WHAT NEEDS TO BE DONE:
Set down, unchanged, the line with "但我恰恰觉得他最强的点就是他" and everything after it through the last line of the data.

MATERIAL FOR THIS TASK:
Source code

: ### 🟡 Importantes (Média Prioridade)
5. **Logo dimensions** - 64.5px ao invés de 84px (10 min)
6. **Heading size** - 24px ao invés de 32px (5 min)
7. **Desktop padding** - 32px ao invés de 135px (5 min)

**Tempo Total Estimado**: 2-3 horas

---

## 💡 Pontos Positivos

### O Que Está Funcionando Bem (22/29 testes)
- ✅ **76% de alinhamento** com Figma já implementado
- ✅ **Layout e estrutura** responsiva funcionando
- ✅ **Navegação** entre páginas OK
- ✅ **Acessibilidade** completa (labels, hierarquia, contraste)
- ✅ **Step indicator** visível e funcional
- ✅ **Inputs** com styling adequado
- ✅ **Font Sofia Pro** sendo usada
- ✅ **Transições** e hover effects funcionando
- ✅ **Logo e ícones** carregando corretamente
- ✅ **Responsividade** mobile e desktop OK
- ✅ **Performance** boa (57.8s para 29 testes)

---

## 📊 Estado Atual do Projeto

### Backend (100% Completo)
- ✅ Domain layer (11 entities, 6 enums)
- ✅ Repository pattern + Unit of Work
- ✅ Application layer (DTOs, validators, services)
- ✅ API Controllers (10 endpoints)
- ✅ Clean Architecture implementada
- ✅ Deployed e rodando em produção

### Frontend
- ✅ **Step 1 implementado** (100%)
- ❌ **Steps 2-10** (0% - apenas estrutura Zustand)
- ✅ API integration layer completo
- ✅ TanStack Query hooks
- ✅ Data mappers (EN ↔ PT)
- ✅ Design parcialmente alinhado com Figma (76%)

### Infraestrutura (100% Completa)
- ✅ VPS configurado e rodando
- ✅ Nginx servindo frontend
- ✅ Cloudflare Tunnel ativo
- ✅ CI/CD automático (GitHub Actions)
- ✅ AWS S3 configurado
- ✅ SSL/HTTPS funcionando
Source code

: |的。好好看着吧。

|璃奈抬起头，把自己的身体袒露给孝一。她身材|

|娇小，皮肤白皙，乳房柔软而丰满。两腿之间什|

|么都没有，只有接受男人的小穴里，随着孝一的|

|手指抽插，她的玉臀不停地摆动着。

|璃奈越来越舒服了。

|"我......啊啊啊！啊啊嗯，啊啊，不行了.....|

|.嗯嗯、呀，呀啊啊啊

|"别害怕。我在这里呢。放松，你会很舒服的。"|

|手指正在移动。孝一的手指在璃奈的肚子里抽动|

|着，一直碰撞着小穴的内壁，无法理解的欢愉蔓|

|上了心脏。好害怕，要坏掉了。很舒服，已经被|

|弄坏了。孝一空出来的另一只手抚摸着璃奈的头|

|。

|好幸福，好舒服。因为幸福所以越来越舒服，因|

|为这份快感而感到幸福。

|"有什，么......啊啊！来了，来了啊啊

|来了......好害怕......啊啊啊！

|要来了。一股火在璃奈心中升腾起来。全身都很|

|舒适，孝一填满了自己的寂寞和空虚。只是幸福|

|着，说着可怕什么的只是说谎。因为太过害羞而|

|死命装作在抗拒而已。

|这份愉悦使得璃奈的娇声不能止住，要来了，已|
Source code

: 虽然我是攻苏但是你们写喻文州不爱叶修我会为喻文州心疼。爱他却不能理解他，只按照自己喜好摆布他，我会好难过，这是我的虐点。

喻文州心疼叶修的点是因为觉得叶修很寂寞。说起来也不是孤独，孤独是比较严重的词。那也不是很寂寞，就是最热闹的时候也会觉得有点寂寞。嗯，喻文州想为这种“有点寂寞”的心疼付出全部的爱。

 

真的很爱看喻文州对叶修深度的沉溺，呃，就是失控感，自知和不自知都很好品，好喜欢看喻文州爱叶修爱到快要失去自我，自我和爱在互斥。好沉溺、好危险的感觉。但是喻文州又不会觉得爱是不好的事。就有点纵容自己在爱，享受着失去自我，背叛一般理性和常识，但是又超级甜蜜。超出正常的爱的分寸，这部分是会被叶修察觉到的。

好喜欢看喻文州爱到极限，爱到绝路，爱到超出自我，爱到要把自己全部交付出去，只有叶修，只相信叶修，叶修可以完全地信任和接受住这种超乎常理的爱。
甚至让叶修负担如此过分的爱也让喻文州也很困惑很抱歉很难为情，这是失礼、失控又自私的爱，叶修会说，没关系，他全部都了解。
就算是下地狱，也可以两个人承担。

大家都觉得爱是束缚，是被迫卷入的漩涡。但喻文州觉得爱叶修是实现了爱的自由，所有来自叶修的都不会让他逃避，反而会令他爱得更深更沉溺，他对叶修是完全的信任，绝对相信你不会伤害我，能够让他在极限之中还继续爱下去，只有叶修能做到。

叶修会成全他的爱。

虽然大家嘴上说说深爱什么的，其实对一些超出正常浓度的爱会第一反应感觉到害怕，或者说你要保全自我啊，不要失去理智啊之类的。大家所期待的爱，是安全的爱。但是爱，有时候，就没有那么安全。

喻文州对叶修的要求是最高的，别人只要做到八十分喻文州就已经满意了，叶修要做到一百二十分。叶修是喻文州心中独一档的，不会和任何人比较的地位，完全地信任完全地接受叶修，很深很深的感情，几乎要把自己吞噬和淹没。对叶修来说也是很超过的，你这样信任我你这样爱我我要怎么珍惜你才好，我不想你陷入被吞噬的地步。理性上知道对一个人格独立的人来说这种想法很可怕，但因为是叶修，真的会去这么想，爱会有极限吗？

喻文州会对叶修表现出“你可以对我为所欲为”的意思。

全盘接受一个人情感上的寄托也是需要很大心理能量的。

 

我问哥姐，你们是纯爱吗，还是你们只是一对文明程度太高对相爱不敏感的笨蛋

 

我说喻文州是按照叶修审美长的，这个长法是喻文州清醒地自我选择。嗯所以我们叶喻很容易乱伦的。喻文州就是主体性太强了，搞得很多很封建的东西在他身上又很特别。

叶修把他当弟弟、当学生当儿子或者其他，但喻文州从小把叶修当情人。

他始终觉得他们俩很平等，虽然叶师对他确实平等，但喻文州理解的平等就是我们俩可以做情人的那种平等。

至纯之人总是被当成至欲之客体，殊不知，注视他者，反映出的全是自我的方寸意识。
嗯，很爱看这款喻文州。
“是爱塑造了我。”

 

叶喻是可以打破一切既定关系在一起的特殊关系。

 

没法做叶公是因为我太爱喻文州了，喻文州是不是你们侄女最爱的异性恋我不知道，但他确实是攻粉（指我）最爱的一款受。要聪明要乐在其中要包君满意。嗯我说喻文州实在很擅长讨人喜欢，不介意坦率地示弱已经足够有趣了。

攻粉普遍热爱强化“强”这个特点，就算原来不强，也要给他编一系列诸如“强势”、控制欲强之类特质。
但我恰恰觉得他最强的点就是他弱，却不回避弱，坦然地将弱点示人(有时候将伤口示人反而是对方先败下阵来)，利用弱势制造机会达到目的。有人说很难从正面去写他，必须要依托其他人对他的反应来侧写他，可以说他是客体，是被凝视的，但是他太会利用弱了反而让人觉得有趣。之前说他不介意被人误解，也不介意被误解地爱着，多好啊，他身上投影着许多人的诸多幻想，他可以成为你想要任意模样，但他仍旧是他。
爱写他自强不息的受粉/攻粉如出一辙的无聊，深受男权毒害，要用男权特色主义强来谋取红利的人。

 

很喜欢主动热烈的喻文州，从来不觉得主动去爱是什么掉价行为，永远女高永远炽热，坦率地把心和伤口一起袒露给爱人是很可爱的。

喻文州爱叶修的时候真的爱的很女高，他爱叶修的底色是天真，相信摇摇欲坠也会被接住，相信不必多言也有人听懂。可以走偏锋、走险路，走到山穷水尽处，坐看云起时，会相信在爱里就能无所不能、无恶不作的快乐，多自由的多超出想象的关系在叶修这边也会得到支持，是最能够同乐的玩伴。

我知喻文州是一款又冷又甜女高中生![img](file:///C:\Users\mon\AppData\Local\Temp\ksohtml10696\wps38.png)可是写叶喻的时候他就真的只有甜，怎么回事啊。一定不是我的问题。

RESULT:
但我恰恰觉得他最强的点就是他弱，却不回避弱，坦然地将弱点示人(有时候将伤口示人反而是对方先败下阵来)，利用弱势制造机会达到目的。有人说很难从正面去写他，必须要依托其他人对他的反应来侧写他，可以说他是客体，是被凝视的，但是他太会利用弱了反而让人觉得有趣。之前说他不介意被人误解，也不介意被误解地爱着，多好啊，他身上投影着许多人的诸多幻想，他可以成为你想要任意模样，但他仍旧是他。
爱写他自强不息的受粉/攻粉如出一辙的无聊，深受男权毒害，要用男权特色主义强来谋取红利的人。

 

很喜欢主动热烈的喻文州，从来不觉得主动去爱是什么掉价行为，永远女高永远炽热，坦率地把心和伤口一起袒露给爱人是很可爱的。

喻文州爱叶修的时候真的爱的很女高，他爱叶修的底色是天真，相信摇摇欲坠也会被接住，相信不必多言也有人听懂。可以走偏锋、走险路，走到山穷水尽处，坐看云起时，会相信在爱里就能无所不能、无恶不作的快乐，多自由的多超出想象的关系在叶修这边也会得到支持，是最能够同乐的玩伴。

我知喻文州是一款又冷又甜女高中生![img](file:///C:\Users\mon\AppData\Local\Temp\ksohtml10696\wps38.png)可是写叶喻的时候他就真的只有甜，怎么回事啊。一定不是我的问题。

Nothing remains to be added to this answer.